Ratings downgrade imperils another Florida insurer

Article Courtesy of Florida Politics

By Drew Wilson

Published April 26, 2022


The downgrade could put tens of thousands of Floridians out of compliance with their mortgage lender.

There’s trouble on the horizon for another company that writes homeowner’s insurance policies in Florida.

FedNat Holding Company, which offers insurance under the name FedNat Insurance Company, had its stability rating downgraded from A to S by Demotech, a consulting company that rates the financial health of insurance companies.

Demotech defines an A rating as “exceptional” and says it indicates a company is expected to have a positive surplus “regardless of the severity of a general economic downturn or deterioration in the insurance cycle.”

An S rating — or “substantial” — is one rung down and companies in earning the rating, while not on the brink of collapse, are less able to handle turbulence in the market or broader economy.

Still, the creditworthiness of S-rated company isn’t good enough to satisfy some mortgage lenders, including Fannie Mae and Freddie Mac.

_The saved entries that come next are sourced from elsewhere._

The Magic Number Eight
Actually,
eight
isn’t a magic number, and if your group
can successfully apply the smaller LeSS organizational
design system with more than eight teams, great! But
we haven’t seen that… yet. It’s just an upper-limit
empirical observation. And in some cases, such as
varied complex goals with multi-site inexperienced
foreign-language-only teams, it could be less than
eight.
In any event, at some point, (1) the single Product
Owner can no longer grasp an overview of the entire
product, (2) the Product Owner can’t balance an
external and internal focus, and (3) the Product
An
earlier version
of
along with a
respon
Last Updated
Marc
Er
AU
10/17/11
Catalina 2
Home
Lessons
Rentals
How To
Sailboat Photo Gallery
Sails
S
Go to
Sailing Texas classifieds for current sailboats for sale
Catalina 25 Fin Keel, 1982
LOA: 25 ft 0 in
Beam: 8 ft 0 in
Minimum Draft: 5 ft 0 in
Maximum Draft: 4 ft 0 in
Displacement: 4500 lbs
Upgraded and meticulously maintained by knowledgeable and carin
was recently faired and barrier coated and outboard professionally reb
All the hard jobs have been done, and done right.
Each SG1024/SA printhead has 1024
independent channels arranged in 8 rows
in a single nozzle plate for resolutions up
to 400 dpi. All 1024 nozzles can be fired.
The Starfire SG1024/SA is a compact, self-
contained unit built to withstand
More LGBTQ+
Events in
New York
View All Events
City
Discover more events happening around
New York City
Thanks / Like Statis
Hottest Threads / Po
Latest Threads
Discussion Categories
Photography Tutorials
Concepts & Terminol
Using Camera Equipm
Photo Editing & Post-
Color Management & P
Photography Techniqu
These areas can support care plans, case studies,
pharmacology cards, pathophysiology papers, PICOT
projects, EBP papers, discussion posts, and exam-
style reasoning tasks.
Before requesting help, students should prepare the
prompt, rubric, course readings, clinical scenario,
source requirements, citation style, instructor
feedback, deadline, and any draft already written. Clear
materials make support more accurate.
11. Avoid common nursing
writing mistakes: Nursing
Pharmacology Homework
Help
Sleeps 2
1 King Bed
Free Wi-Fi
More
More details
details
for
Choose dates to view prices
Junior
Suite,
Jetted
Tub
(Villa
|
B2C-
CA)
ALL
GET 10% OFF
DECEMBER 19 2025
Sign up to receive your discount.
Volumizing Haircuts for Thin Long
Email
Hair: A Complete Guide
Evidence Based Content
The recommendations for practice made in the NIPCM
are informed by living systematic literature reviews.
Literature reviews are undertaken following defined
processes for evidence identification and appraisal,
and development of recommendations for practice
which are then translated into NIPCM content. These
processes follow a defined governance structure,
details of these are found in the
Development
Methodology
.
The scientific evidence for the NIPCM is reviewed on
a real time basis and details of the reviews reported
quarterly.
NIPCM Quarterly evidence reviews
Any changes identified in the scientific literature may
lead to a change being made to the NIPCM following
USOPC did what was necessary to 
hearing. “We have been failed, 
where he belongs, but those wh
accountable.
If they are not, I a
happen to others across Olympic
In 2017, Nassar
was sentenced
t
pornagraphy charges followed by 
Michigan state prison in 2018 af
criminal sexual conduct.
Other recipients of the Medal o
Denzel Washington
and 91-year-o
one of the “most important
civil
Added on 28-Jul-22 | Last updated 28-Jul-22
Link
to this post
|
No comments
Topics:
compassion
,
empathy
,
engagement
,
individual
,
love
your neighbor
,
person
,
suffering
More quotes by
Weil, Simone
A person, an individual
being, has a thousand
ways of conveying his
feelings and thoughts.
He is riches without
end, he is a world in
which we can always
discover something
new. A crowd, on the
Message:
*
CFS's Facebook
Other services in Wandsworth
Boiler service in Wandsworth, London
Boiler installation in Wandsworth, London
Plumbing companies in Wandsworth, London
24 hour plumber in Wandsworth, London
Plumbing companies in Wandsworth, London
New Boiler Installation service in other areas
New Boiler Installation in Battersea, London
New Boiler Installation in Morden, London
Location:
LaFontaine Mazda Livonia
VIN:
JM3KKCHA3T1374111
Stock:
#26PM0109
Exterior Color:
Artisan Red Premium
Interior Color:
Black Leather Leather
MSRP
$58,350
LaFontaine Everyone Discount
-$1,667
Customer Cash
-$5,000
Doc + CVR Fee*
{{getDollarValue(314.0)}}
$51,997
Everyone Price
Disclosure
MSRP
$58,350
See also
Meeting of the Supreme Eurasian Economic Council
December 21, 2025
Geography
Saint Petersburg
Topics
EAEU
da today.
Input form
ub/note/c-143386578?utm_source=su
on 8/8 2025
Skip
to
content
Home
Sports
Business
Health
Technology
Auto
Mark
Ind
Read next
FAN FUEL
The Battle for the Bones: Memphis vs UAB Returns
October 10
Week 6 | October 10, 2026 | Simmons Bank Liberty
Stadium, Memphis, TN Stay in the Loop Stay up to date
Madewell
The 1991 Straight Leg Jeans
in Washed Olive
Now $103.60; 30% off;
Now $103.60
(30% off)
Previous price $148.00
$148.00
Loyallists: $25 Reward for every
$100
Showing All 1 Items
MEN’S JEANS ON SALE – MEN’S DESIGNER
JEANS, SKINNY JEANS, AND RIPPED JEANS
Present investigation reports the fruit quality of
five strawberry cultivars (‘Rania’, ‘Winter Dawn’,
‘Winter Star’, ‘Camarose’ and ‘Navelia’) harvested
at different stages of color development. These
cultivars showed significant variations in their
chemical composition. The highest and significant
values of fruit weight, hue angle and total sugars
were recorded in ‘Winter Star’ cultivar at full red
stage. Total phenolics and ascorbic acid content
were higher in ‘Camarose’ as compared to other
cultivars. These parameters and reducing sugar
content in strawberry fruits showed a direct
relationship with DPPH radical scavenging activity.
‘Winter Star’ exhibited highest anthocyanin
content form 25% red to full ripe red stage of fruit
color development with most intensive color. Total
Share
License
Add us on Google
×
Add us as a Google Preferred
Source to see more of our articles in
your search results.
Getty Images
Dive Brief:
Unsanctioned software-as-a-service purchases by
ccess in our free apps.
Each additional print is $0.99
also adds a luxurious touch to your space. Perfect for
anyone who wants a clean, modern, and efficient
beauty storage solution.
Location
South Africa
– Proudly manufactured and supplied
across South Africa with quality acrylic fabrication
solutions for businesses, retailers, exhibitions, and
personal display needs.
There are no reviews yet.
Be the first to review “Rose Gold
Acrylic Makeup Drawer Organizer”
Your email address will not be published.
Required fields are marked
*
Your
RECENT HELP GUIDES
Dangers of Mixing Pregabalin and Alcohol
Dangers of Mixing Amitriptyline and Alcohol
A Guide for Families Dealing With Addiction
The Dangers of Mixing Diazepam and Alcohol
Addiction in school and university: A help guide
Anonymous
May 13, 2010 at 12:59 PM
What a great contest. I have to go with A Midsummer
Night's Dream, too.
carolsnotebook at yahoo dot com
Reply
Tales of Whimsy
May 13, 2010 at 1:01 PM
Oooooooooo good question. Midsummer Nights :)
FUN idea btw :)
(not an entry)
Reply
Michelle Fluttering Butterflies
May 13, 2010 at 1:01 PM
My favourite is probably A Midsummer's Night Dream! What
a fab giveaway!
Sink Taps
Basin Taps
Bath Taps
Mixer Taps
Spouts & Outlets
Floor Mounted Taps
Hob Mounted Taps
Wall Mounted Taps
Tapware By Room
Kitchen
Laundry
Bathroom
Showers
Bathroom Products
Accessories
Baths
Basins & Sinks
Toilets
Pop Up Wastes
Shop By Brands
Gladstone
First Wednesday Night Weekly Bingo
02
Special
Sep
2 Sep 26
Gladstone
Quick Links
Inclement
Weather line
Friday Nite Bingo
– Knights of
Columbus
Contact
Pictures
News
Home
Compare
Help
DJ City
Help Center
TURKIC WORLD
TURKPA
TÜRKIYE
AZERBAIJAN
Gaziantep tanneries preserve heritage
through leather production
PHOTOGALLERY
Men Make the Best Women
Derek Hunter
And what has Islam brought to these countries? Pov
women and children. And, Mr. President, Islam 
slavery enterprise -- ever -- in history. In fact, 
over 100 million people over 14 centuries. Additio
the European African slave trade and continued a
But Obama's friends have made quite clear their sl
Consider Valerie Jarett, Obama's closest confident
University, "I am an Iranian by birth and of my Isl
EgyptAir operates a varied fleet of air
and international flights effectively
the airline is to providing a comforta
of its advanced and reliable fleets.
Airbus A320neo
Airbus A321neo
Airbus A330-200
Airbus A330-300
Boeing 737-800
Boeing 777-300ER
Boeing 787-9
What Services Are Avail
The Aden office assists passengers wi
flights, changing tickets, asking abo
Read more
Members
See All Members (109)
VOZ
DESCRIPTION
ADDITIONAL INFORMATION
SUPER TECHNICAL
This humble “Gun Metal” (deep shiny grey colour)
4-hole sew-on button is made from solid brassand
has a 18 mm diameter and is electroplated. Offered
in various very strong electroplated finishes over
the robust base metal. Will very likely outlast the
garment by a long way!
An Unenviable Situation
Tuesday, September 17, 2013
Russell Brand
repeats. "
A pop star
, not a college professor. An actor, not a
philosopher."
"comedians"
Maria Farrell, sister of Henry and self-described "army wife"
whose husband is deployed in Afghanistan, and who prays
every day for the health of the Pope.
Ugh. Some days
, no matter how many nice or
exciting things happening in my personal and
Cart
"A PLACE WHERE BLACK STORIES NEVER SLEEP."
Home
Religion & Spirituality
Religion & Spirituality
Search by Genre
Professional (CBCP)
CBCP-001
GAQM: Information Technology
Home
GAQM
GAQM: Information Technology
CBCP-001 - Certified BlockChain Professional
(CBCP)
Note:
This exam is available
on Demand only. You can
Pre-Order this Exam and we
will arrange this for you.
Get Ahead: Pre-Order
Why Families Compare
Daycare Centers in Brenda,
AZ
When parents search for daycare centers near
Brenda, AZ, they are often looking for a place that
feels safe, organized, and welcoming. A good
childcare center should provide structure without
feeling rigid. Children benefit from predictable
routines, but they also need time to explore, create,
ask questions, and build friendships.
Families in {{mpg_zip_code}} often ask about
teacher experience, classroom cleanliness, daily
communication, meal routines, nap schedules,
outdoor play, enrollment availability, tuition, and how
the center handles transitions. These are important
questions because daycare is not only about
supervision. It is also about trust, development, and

That leaves many current customers with no option but to seek coverage elsewhere unless FedNat can regain an A rating.

FedNat’s policy portfolio in Florida and other states has proved to be a drag on its financial health, causing the company to incur losses for the past two years. Losses in Louisiana and Texas were cited by Demotech when it issued the downgrade.

The company ceded $562 million in losses to its reinsurance partners in the third quarter of last year and has cited reinsurance costs as a major factor in posting back-to-back annual losses. Its focus on Florida compounds the problem.

The Sunshine State market has become increasingly turbulent, with major insurers such as St. Johns and Avatar entering receivership and others issuing nonrenewals or exiting the state entirely.

If FedNat does not regain an A rating, as many as 175,000 Florida policyholders could be searching for a new insurer, likely ending up with the state-backed Citizens Property Insurance Corp., which has seen its policy count explode in recent months.

Citizens was created in 2002 and intended to be Florida’s “insurer of last resort” for homeowners who couldn’t find affordable property coverage in the private market. Private insurers, however, often complain that its lower prices — Citizens’ rates can’t be increased more than 11% per year — funnel homeowners into the company.

If Citizens’ ability to pay claims is overwhelmed by a large hurricane, assessments can be placed on non-Citizens’ homeowners, automatically hiking insurance premiums for Florida homeowners. That means the more risk Citizens takes on, the greater the risk of assessments becomes.

Gov. Ron DeSantis plans to call another Special Session next month to address the insurance market’s woes, though it is unclear what lawmakers’ solution will look like.

A potential fix floated in the Regular Session failed over concerns low- and fixed-income homeowners wouldn’t be able to afford the deductible to repair their roofs. And it’s likely many solutions would lead to more rate increases for homeowners in the short term.